- Thakurbaba Municipality Location within Lumbini Province Thakurbaba Municipality Location within Nepal
- Coordinates: 28°27′N 81°19′E﻿ / ﻿28.45°N 81.31°E
- Country: Nepal
- Province: Lumbini Province
- District: Bardiya
- No. of wards: 9
- Established: 19 September 2015
- Incorporated (VDC): Neulapur, Baganaha, Sivapur and Thakurdwara
- Incorporated (date): 2017

Government
- • Type: Mayor–council
- • Body: Thakurbaba Municipality Municipality
- • Mayor: Tilak Ram Lamsal
- • Deputy Mayor: Bina Kumari Bhattarai

Area
- • Total: 104.57 km^{2} (40.37 sq mi)

Population (2011)
- • Total: 44,361
- • Density: 424.22/km^{2} (1,098.7/sq mi)
- Time zone: UTC+05:45 (NPT)
- Website: thakurbabamun.gov.np

= Thakurbaba =

Thakurbaba (ठाकुरबाबा) (earlier:Babai municipality) is a municipality located in Bardiya District in the Lumbini Province of Nepal. It is one out of six municipalities of Bardiya District. The municipality is surrounded by Bardiya National Park from the east, west and north, and Madhuwan and Barbardiya from the south.
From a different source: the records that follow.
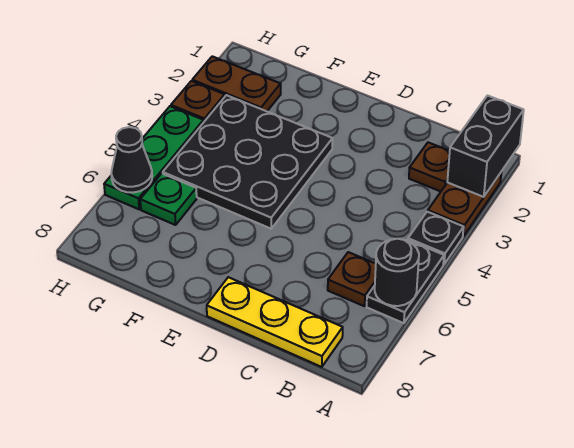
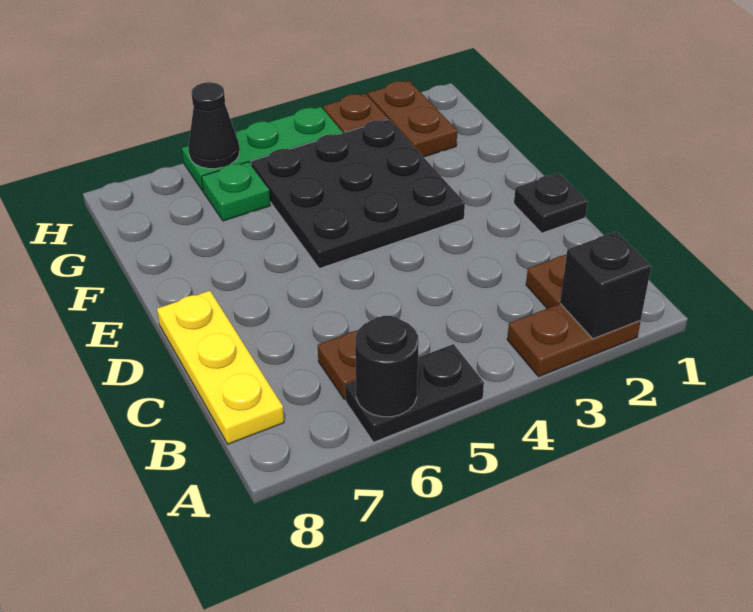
black brick A1:A2 level 2 -> black brick A2 level 2
black plate A4 level 1 -> black plate D1 level 1

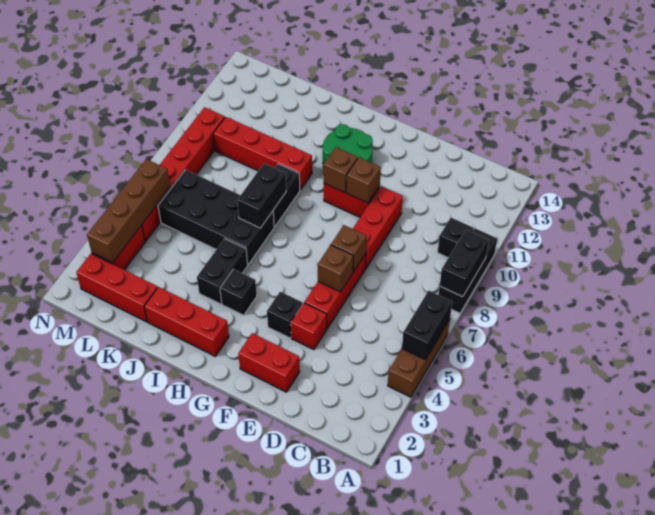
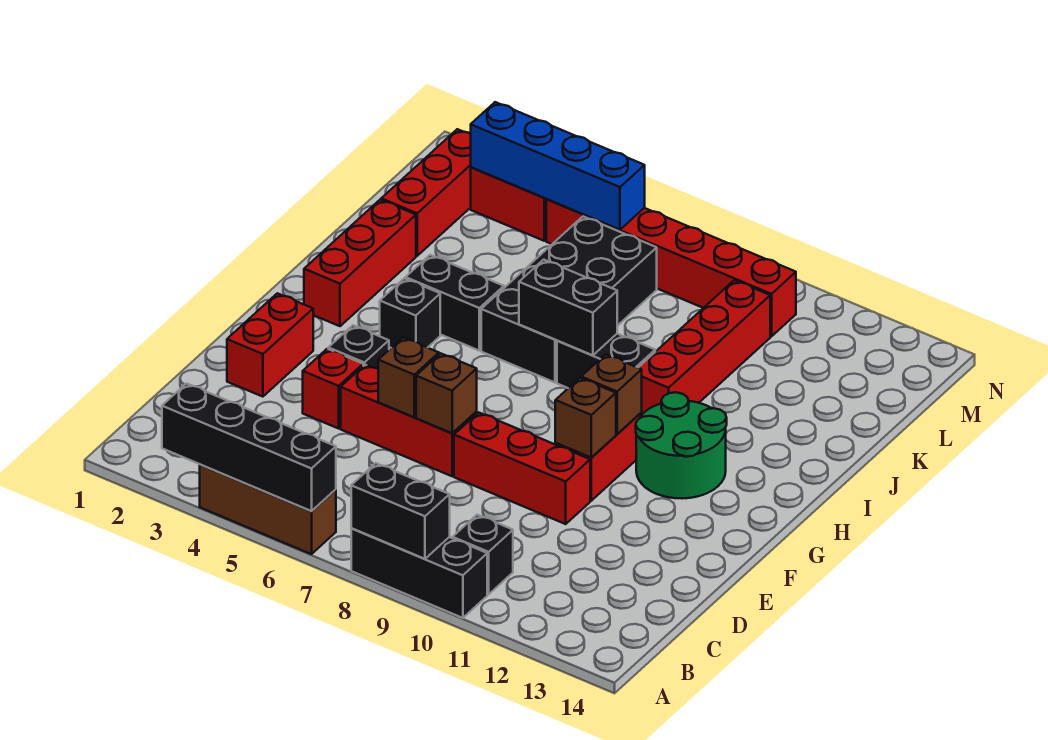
black brick A5:A6 level 2 -> black brick A3:A6 level 2
brown brick M3:M6 level 2 -> blue brick M3:M6 level 2

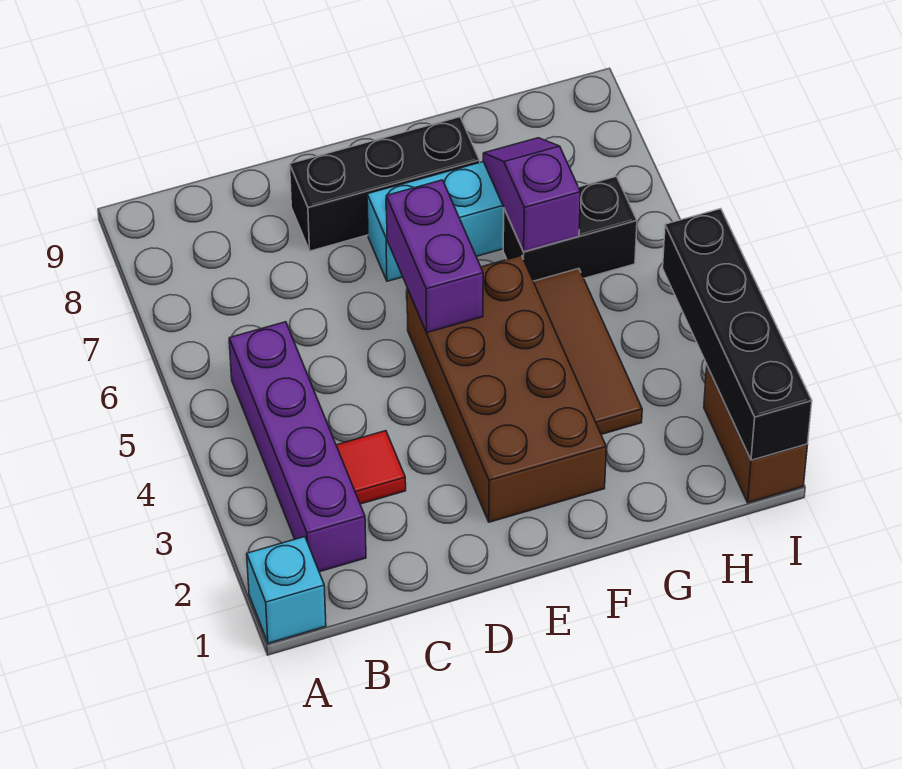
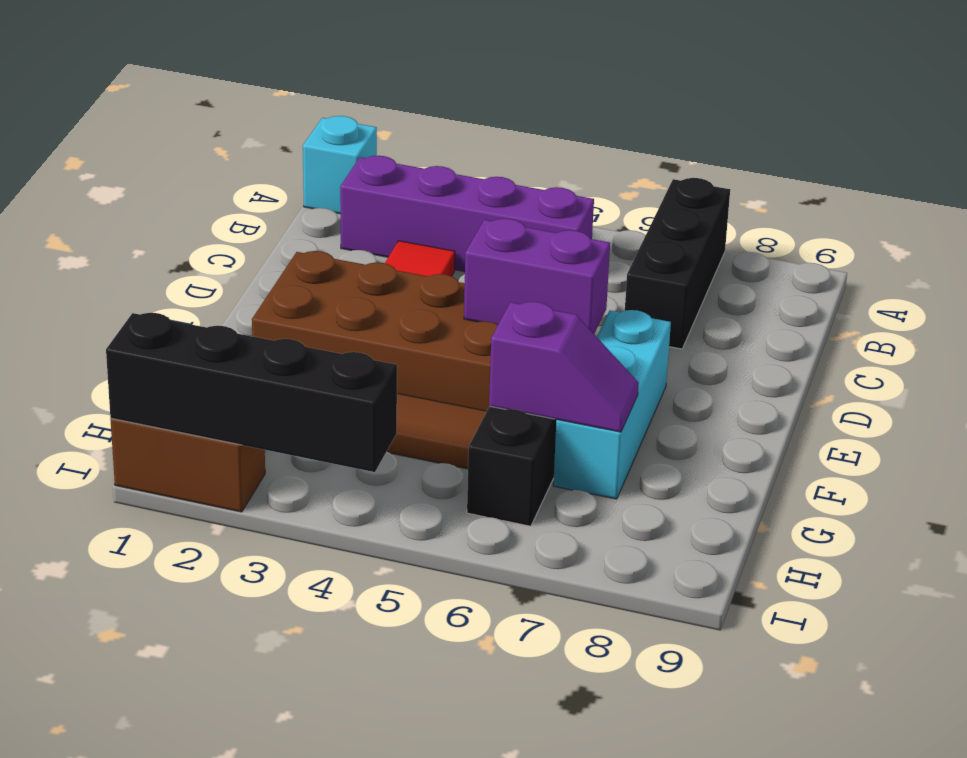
black brick D8:F8 level 1 -> black brick A7:C7 level 1

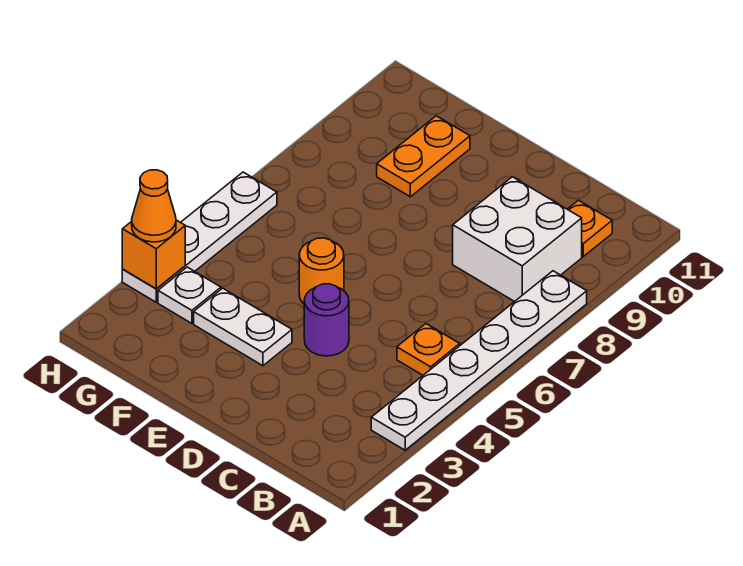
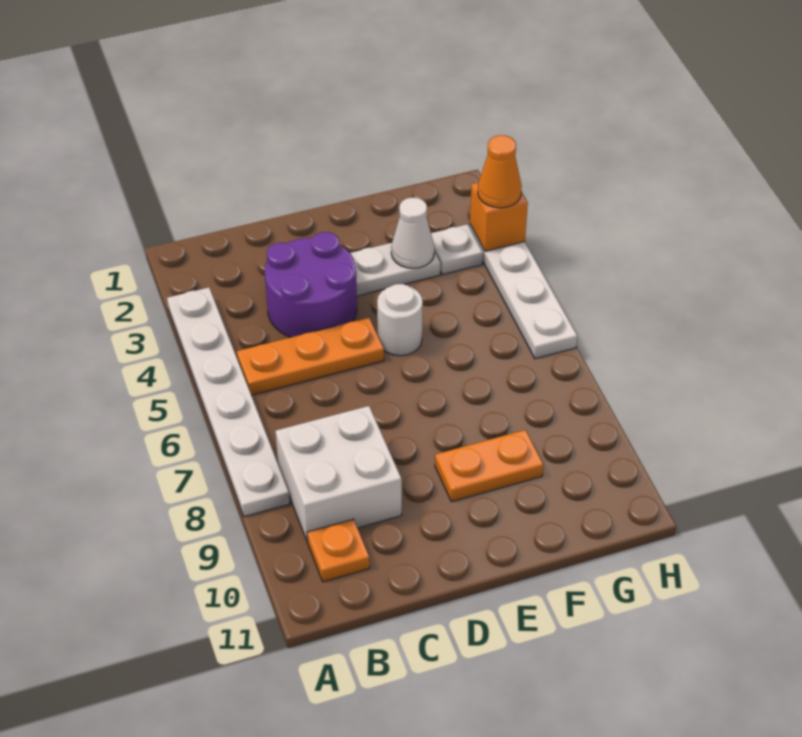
orange plate B5 level 1 -> orange plate B5:D5 level 1
purple round brick D4 level 1 -> purple round brick C3:D4 level 1
orange round brick E5 level 1 -> white round brick E5 level 1
none -> white cone F3 level 2
orange plate F9:F10 level 1 -> orange plate E9:F9 level 1

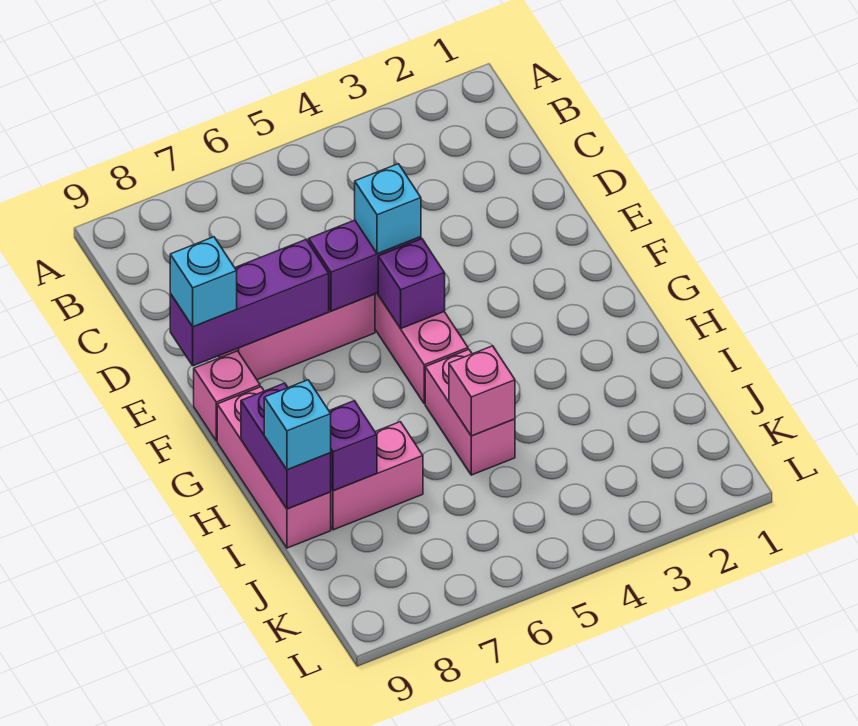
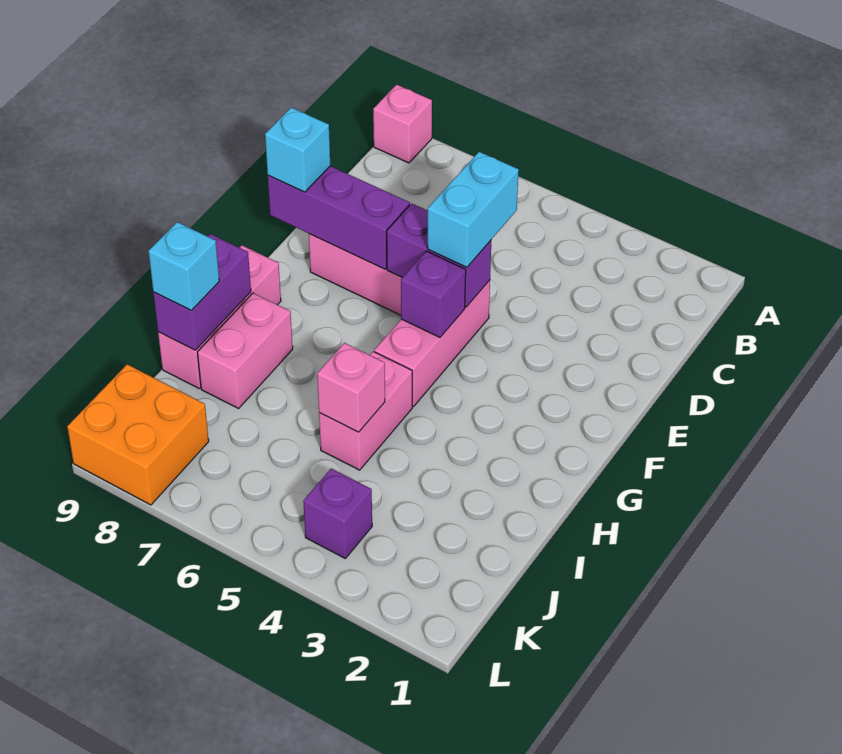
cyan brick E5 level 3 -> cyan brick D5:E5 level 3
pink brick F9 level 1 -> pink brick A9 level 1
pink brick I7:I8 level 1 -> pink brick H8:I8 level 1
purple brick I8 level 2 -> purple brick K4 level 1
none -> orange brick K8:L9 level 1

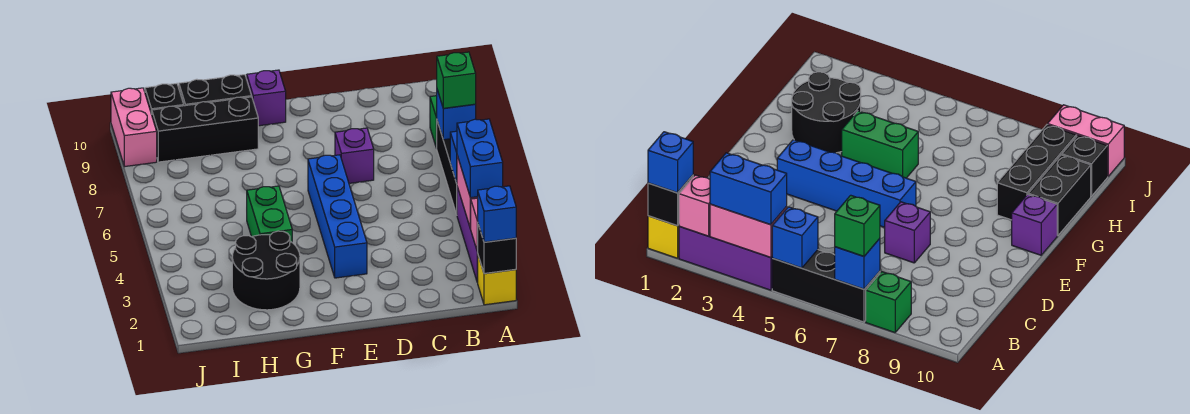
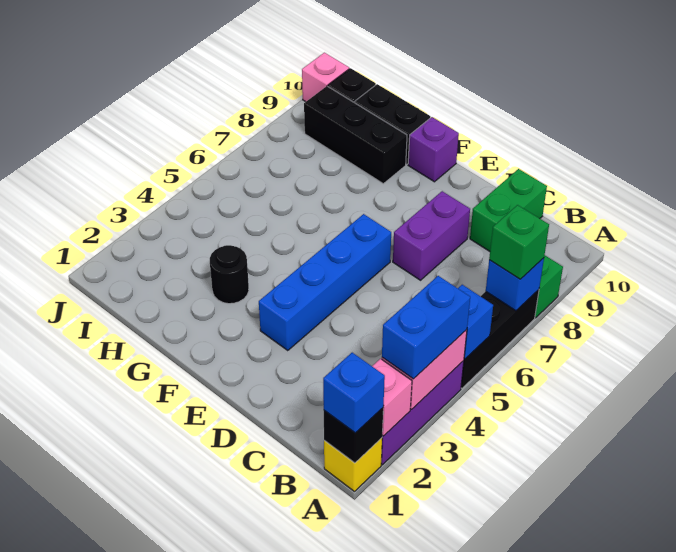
purple brick D7 level 1 -> purple brick D7:D8 level 1
black round brick G2:H3 level 1 -> black round brick G3 level 1
green brick G4:G5 level 1 -> green brick C9:C10 level 1
pink brick J9:J10 level 1 -> pink brick J10 level 1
The total area of the municipality is 104.57 km2 and the total population according to the 2011 Nepal census is 44361 individuals. The municipality is divided into a total of 9 wards.

==Background==
The municipality was established on 19 September 2015, when the government announced 26 more new municipalities. This new municipality was established merging the two then VDCs, e.g. Neulapur and Baganaha and this new municipality was named Babai, later on 10 March 2017 two more VDCs Sivapur and Thakurdwara Incorporated with this municipality and renamed it to Thakurbaba.

==Demographics==
At the time of the 2011 Nepal census, Thakurbaba Municipality had a population of 45,173. Of these, 58.1% spoke Tharu, 39.2% Nepali, 0.8% Magar, 0.4% Urdu, 0.3% Assamese, 0.3% Yakkha, 0.2% Newar, 0.2% Hindi, 0.2% Acchami, 0.2% Newar, 0.1% Maithili and 0.1% other languages as their first language.

In terms of ethnicity/caste, 58.6% were Tharu, 13.7% Hill Brahmin, 13.3% Chhetri, 4.9% Kami, 2.5% Thakuri, 1.9% Magar, 1.6% Damai/Dholi, 1.1% Sanyasi/Dasnami, 0.6% Musalman, 0.4% Newar, 0.3% Yakkha, 0.2% Lohar, 0.1% Badi, 0.1% other Dalit, 0.1% Gurung, 0.1% Rai, 0.1% Sarki, 0.1% Tamang and 0.2% others.

In terms of religion, 96.1% were Hindu, 2.3% Christian, 0.9% Buddhist, 0.6% Muslim and 0.1% Kirati.

In terms of literacy, 68.0% could read and write, 1.6% could only read and 30.4% could neither read nor write.